19.1 Indications
Key words: alternative mandibular block rotation, augmentation and reduction, chin asymmetry, chin hyperplasia, chin hypoplasia, face center, functional and esthetic indication, horizontal and vertical corrections, lip closure insufficiency
The indication for chin correction can be for esthetic or functional reasons. It can contribute to the esthetics of the facial profile and the frontal view of the head, or to functional improvements such as to relocate the origin of the orbicularis muscle by shifting the chin apex, normalize muscle function, or enable involuntary lip closure.
The most frequent indication is hypoplasia with pincushion-like skin surface of the chin due to permanent tension of the mentalis muscles and protruding lower lip. The criterion for requesting surgery is usually an inadequate facial profile. Although patients themselves usually see only the frontal view of their face in the mirror, this is not as important as the profile view. A prerequisite for chin augmentation alone, however, should be a normal development of the mandibular arch and a regular anterior vertical overlap. Exclusively, chin augmentation in mandibular retrognathia is contraindicated. The correction of the malocclusion should be in the foreground.
A less frequent indication in the authors’ patient population is chin correction to reduce chin hyperplasia under the same above-mentioned conditions.

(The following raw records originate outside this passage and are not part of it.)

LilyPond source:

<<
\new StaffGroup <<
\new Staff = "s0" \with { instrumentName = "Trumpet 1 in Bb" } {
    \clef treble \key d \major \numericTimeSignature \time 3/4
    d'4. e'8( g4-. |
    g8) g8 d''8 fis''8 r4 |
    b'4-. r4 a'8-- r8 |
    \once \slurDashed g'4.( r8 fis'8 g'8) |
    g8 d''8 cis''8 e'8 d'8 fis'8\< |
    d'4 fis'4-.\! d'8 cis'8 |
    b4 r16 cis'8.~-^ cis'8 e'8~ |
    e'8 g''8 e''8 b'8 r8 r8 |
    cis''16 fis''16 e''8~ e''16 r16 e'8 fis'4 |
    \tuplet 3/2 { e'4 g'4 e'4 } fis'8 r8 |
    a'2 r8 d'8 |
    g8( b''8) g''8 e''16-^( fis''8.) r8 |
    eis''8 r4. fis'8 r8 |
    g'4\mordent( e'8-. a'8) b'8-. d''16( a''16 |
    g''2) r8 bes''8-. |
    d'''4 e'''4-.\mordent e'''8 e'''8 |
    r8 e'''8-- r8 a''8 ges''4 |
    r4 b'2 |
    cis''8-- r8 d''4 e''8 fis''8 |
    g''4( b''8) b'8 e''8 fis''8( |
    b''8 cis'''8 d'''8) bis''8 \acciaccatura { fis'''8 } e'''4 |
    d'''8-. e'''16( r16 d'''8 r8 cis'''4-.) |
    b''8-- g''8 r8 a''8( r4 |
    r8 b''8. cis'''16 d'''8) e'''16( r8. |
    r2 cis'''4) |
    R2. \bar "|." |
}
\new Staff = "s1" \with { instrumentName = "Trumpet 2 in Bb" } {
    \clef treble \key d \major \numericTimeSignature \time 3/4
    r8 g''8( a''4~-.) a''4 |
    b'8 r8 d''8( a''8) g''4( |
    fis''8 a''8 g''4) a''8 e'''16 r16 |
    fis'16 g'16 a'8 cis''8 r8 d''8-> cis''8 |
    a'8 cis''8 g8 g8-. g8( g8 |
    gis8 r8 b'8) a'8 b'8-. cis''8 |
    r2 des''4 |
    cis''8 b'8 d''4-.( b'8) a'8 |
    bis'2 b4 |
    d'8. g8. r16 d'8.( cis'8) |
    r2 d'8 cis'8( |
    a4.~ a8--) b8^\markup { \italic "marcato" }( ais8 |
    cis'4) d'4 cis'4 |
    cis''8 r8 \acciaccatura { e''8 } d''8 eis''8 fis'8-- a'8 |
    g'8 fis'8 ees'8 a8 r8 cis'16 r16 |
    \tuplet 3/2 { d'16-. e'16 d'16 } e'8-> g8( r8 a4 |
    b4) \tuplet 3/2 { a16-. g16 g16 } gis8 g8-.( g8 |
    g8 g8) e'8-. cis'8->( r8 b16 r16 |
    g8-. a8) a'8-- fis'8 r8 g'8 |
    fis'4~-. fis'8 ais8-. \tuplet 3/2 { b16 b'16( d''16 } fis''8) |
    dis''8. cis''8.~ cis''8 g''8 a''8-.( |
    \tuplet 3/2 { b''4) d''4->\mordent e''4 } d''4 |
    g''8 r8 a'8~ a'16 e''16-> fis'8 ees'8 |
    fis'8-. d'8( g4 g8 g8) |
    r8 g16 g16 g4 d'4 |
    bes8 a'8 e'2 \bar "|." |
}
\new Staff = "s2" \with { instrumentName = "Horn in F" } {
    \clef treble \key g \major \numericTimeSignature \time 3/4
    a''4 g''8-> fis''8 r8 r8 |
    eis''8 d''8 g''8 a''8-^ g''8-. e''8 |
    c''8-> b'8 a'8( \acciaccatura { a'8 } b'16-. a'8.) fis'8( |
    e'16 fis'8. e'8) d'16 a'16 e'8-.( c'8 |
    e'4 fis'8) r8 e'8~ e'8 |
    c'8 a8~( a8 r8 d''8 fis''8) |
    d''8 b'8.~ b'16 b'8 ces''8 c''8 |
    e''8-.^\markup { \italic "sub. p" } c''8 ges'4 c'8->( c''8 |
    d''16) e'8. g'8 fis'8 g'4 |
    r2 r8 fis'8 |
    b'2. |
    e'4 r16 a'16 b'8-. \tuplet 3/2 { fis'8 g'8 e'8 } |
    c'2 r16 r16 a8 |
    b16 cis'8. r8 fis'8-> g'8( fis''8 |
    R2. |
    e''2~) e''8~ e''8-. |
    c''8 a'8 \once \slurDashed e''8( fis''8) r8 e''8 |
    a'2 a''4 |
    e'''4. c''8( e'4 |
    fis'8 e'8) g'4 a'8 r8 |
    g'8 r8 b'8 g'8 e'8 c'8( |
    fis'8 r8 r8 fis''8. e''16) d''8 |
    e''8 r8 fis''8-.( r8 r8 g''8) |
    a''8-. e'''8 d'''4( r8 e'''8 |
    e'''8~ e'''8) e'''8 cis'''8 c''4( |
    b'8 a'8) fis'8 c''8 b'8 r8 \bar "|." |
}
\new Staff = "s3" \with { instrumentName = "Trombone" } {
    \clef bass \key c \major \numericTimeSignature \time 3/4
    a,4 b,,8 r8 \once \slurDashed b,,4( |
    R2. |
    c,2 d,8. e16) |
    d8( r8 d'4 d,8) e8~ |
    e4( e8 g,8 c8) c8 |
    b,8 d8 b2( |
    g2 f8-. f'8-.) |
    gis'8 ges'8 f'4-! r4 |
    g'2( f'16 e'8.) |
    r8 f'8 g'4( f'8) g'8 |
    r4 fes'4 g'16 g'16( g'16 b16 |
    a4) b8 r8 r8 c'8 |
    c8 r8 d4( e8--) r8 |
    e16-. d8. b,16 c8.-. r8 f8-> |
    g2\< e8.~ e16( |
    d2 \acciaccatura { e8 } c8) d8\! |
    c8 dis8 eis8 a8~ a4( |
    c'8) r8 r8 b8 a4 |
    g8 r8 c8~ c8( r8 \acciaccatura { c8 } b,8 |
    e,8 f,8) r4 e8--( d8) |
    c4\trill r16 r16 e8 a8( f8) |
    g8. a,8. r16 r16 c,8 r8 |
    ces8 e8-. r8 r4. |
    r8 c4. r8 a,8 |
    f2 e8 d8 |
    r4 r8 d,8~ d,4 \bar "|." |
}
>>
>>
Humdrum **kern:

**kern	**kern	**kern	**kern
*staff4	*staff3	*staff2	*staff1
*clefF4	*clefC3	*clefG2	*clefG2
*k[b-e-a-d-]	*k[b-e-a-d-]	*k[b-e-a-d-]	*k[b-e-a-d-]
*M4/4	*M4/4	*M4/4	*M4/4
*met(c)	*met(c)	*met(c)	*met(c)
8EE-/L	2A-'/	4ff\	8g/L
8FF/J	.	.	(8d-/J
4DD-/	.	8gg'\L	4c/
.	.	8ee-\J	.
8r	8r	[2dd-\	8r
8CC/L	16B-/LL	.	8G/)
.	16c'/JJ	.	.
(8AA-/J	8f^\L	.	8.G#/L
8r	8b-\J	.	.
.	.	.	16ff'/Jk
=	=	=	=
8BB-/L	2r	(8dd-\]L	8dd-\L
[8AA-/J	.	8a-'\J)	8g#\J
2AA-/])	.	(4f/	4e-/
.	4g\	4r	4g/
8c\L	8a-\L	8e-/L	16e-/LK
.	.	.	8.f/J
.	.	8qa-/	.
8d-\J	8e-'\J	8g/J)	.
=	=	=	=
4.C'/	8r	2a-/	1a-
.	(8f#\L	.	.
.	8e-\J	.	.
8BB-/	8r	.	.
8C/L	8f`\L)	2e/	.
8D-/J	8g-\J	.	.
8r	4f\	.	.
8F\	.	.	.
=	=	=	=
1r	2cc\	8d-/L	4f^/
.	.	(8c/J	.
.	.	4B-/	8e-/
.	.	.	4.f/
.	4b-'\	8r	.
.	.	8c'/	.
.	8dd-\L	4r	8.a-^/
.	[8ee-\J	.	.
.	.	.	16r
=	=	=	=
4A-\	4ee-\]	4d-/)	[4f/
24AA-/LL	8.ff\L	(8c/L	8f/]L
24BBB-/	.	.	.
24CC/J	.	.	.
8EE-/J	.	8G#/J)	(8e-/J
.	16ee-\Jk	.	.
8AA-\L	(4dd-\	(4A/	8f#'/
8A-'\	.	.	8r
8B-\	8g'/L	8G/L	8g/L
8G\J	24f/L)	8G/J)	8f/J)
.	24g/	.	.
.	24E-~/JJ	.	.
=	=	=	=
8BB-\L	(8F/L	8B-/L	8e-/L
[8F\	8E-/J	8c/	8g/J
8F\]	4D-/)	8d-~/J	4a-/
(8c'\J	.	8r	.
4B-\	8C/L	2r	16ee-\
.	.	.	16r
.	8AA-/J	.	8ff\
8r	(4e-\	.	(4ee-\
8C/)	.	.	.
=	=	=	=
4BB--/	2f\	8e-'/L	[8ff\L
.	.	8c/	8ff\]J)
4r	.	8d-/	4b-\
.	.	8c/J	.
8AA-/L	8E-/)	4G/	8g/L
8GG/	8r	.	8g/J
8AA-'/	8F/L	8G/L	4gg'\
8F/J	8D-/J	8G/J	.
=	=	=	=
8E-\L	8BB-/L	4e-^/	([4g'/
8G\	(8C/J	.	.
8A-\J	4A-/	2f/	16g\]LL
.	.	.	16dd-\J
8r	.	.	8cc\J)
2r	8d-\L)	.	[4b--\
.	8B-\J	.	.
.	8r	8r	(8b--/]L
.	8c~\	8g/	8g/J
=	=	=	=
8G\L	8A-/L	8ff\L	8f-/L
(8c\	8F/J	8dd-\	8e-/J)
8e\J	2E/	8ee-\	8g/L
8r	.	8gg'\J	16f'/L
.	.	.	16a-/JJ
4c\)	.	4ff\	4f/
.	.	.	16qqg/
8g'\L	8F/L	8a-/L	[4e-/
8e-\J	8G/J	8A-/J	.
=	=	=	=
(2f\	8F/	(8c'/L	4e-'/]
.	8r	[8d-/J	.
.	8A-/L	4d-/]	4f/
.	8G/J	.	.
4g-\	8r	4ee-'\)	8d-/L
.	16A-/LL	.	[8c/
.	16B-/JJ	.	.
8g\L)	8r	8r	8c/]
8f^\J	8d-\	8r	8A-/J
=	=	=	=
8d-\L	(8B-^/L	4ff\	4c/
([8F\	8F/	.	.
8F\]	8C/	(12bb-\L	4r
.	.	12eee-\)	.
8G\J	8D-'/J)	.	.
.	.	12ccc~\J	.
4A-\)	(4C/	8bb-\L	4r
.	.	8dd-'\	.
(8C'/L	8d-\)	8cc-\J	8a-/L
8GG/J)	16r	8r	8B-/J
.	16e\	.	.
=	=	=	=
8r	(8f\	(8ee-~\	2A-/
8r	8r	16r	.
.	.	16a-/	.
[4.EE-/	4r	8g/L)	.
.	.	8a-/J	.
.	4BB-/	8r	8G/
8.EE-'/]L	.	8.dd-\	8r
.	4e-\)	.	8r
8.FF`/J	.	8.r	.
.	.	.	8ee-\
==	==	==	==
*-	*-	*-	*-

In addition to horizontal augmentation or reduction of the chin, the vertical dimension may also require correction if a vertically hypoplastic or a vertical and horizontal excessis present. The chin midline should communicate with the vertical facial midline as well with the dental midlines.
In most cases, chin correction in the horizontal and vertical direction is indicated. This can be combined with orthognathic surgical methods with careful planning. Chin correction has limits in the transverse extension, since only the anterior mandible can be changed until the region of the second premolar.
However, if the indication for chin correction involves not only the anterior region but also the lateral or even the entire mandibular margin, a chin wing correction is indicated instead of a genioplasty (see Chapter 20).
In cases of horizontal chin hypoplasia and pronounced protrusion of the mandibular anterior teeth, an indication for anterior mandibular block rotation may also be considered (see Chapter 22).
19.2 Surgical planning
Key words: chin bone resorption, chin displacement directions, face center setting, limitations of the chin osteotomy, planning with head photos/LCR/panoramic radiography, simultaneous chin and malocclusion correction, soft tissue thickness
The surgical planning is based on frontal and lateral photographs with relaxed lips, a lateral cephalometric radiograph (LCR), and a panoramic radiograph.
First, the center of the chin is adjusted to the center of the face for the frontal view exposure. This is determined via the median-sagittal vertical of the interpupillary line. Ideally, the nose and the maxillary dental midline also coincide with the center of the face. If this is not the case, the chin center setting must be discussed with the patient.
Chin tip adjustment is simulated on the LCR by defining soft tissue pogonion and pogonion in the horizontal direction and determining the anterior mandibular height (Ii-Gn = 45 mm on average) in the vertical direction. This results in the extent and displacement direction of the chin apex.
In principle, the chin rests can be adjusted by displacement in all directions: forward or backward displacement and cranialization or caudalization or, in almost all cases, a combination of these possibilities (Figs 19-1 and 19-2). Even asymmetrical chins can be corrected simultaneously by adjustment to the center of the face.
In the case of lip closure insufficiency, displacement of the chin apex anteriorly and cranially is performed to relocate the origin of the mentalis musculature. This can also contribute to the normalization of the function of the purely muscularly suspended orbicularis muscle, which can enable tensionless lip closure.
In the course of a simultaneous malocclusion correction, identical planning of the chin correction is performed, but only after the jaw displacements have been simulated on the LCR and the extent of the chin correction has been determined as part of the new facial profile (Fig 19-3).